Quick-closing valves were the largest deficiency category at 22%, followed by control unit or circuit malfunctions at 16% and emergency diesel generator starting arrangement failures at 14%. Malfunctioning air circuit breakers and incorrect crew selection of starting switch modes each accounted for 12%. Loss of power to essential emergency services represented 10%, engine malfunctions 8%, and other issues 7%.

IACS said company and shipboard safety management systems often lacked detailed controlled blackout test procedures. The body called for closer scrutiny during ISM audits of whether emergency diesel generator tests prove the full functionality of the emergency power system.
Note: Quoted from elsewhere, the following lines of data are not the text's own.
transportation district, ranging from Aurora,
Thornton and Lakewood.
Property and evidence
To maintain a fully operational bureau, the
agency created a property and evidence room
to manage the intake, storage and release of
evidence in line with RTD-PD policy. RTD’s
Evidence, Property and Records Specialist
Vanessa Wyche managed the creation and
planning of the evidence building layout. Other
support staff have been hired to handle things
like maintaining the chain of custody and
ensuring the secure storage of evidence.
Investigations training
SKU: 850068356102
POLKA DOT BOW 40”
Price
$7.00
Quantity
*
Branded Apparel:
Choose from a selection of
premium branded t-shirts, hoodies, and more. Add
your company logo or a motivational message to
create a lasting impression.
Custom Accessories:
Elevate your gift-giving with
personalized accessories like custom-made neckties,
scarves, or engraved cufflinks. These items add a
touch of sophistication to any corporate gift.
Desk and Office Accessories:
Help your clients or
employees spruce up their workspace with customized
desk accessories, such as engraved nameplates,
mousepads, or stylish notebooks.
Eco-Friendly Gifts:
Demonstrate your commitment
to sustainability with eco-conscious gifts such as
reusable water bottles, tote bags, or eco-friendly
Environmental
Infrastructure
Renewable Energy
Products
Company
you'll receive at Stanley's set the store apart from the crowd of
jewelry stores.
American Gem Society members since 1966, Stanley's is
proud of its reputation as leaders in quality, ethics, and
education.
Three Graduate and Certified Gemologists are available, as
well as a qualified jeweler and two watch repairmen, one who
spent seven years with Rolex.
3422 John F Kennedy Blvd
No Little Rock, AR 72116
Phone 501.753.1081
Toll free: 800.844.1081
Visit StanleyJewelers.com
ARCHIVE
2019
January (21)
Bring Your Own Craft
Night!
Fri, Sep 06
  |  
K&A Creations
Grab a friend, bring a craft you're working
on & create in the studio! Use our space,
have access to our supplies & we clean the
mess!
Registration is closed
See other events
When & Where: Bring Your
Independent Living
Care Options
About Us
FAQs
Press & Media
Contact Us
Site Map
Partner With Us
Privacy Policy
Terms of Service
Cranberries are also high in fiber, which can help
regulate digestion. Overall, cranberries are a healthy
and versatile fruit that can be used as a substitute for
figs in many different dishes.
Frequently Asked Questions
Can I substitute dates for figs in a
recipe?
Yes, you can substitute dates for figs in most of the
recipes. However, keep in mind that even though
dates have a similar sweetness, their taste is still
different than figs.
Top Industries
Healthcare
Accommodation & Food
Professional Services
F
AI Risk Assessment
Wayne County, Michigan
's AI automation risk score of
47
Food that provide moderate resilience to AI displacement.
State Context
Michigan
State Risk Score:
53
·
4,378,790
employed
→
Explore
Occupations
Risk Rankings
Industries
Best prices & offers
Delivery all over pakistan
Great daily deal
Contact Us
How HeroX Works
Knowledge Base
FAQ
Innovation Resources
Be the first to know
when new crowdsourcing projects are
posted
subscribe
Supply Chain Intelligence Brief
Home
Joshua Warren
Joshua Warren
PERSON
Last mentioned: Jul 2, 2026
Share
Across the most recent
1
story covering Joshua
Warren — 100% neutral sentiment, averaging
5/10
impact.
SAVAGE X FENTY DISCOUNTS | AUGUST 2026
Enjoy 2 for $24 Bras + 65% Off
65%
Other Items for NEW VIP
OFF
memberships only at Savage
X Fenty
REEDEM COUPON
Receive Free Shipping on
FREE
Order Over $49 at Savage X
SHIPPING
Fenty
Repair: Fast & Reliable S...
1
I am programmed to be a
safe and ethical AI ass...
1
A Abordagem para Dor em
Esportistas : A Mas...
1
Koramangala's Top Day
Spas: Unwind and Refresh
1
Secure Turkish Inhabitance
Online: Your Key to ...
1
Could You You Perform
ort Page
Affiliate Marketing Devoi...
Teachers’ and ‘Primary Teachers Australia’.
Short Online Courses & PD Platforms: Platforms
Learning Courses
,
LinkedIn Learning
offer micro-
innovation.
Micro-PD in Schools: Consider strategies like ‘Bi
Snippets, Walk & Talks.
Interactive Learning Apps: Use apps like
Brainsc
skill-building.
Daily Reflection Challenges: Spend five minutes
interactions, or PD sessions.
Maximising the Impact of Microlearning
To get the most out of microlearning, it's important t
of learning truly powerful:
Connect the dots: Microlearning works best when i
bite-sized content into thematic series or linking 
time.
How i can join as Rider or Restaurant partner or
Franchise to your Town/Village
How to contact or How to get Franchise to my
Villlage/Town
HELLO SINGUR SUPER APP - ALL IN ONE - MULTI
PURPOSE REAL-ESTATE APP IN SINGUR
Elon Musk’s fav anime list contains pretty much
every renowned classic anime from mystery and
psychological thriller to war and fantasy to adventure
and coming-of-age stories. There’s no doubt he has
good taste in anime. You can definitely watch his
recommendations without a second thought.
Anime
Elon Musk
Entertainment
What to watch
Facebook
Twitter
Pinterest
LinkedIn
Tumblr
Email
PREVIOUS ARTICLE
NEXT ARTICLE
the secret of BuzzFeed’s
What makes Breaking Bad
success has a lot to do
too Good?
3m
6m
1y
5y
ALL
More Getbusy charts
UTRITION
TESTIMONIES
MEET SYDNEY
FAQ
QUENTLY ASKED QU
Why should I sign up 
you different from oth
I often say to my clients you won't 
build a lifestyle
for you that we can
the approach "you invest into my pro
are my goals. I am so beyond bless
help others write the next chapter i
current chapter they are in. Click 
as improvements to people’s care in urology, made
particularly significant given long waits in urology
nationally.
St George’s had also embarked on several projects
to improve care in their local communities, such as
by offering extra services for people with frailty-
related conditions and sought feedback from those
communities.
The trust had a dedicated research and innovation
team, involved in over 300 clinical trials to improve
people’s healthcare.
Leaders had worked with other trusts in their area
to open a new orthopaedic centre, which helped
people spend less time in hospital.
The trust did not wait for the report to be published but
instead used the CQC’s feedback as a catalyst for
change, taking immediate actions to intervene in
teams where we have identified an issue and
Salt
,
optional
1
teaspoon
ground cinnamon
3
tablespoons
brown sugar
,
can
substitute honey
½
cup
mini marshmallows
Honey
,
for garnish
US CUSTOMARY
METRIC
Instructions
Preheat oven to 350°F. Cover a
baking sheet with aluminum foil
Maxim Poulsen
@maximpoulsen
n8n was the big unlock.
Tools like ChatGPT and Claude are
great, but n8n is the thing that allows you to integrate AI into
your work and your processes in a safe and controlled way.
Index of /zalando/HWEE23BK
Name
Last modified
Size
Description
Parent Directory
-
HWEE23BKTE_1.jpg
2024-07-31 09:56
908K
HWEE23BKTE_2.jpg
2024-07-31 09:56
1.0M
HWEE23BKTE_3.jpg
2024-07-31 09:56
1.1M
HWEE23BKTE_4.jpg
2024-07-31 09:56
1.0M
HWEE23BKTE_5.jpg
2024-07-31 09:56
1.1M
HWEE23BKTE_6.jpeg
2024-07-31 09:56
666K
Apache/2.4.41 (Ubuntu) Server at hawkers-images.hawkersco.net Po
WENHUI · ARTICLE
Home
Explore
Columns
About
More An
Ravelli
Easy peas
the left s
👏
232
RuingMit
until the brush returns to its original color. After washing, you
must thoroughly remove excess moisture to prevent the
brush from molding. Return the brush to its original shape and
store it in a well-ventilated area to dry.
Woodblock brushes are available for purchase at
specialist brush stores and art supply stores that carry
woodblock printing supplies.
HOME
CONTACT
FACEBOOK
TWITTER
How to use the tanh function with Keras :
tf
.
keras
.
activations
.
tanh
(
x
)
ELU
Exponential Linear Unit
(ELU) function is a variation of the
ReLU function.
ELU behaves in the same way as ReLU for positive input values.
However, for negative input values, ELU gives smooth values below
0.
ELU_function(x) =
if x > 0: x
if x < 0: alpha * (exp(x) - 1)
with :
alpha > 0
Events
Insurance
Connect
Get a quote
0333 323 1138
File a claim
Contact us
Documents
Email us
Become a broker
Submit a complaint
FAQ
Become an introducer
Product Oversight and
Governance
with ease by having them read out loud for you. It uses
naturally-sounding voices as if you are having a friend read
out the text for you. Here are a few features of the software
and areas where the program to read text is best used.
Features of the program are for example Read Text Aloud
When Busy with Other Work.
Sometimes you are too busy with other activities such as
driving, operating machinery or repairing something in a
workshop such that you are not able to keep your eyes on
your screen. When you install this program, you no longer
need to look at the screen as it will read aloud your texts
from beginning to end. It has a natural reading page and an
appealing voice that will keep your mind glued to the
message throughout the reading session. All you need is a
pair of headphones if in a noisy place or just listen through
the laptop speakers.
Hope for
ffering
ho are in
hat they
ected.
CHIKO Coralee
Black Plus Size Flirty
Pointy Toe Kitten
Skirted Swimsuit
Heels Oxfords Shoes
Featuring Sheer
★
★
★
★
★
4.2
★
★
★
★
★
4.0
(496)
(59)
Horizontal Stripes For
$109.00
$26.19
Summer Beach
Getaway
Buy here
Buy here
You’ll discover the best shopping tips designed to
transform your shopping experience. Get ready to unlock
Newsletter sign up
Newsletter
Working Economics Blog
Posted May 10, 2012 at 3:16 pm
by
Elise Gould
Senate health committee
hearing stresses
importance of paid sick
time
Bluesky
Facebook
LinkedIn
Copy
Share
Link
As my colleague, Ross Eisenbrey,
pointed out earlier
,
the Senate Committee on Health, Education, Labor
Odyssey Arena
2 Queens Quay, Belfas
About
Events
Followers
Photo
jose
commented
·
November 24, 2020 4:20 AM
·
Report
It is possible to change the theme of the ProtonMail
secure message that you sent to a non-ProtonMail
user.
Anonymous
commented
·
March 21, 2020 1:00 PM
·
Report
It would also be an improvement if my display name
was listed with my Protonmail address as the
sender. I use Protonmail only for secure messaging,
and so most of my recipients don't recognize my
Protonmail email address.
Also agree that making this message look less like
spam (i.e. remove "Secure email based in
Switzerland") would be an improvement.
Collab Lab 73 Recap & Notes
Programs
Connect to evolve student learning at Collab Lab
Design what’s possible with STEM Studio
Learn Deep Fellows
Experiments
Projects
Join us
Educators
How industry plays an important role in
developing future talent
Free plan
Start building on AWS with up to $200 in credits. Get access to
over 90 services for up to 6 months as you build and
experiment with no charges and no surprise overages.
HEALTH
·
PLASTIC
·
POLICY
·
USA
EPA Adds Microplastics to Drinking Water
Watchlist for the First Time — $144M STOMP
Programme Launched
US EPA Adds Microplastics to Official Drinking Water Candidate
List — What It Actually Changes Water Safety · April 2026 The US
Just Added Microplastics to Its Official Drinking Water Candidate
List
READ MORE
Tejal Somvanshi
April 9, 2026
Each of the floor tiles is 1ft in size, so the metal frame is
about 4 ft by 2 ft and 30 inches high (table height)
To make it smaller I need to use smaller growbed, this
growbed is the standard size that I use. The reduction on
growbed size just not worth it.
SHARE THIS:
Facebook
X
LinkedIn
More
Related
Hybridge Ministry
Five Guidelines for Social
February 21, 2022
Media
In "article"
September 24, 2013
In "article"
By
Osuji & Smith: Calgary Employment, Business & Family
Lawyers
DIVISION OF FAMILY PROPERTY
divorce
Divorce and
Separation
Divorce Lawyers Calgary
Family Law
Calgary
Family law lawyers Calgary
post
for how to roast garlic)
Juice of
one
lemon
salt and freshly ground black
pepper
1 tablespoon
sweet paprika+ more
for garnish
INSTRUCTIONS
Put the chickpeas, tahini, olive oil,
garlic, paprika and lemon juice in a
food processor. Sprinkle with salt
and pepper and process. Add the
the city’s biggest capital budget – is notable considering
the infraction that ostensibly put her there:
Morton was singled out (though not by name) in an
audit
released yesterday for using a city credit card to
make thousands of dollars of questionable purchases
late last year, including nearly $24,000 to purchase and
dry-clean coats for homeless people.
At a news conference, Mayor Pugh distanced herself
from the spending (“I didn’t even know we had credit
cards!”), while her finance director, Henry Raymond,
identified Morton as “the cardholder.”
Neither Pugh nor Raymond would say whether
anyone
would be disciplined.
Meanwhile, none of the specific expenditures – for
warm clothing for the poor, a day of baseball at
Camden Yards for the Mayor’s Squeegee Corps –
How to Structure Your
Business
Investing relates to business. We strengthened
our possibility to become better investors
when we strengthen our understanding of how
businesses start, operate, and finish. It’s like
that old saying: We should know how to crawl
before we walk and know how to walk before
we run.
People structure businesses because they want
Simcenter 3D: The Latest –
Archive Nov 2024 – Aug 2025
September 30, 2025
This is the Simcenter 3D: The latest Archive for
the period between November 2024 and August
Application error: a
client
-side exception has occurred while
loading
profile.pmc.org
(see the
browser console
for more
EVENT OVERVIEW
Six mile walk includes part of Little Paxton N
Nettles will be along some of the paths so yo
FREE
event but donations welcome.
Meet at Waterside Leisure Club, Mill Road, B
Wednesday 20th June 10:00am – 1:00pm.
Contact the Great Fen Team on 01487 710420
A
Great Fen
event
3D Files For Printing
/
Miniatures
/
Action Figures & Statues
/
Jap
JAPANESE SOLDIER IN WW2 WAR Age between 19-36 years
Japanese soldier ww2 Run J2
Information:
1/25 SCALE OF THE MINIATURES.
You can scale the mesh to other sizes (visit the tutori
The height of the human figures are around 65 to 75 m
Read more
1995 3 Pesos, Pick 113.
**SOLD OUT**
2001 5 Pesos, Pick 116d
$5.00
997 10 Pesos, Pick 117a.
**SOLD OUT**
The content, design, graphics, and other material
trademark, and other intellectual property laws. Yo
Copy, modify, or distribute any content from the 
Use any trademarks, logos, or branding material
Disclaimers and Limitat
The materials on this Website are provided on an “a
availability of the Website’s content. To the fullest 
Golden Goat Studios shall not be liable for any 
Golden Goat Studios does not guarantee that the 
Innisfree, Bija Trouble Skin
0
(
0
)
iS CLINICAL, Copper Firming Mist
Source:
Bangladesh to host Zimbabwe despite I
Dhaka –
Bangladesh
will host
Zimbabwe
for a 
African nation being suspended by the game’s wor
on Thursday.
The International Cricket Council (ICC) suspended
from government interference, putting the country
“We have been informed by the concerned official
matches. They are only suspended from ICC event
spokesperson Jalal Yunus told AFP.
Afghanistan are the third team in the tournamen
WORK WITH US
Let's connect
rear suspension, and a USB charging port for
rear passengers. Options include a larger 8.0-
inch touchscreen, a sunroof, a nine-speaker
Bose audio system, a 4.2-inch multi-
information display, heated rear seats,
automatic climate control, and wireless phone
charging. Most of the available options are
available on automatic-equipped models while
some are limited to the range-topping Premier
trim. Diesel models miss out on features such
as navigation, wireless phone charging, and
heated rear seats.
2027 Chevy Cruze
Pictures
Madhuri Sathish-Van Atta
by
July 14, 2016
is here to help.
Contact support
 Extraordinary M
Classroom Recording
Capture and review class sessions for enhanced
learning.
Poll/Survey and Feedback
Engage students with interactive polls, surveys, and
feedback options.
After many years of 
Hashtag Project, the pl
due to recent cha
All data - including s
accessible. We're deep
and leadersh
IACS Secretary General Robert Ashdown said the campaign produced robust and detailed data insights across the global fleet.

IACS is the membership association of ABS, Bureau Veritas, ClassNK, CCS, CR Classification, DNV, IRS, KR, Lloyd's Register, PRS and RINA. Its common rules and unified technical standards cover more than 90% of the world's cargo-carrying tonnage.


Key Takeaways:
1. The IACS 2025 Concentrated Inspection Campaign covered 36,723 ships; 853 (2.32%) had emergency power deficiencies.
2. The campaign followed Tokyo MoU concerns about SOLAS II-1 Regulations 42 and 43 compliance.
3. Top deficiency categories were quick-closing valves (22%), control unit/circuit malfunctions (16%) and emergency diesel generator starting failures (14%).
4. IACS found that many company safety management systems lacked detailed controlled blackout test procedures.
5. Secretary General Robert Ashdown called for closer ISM-audit scrutiny of emergency power system testing.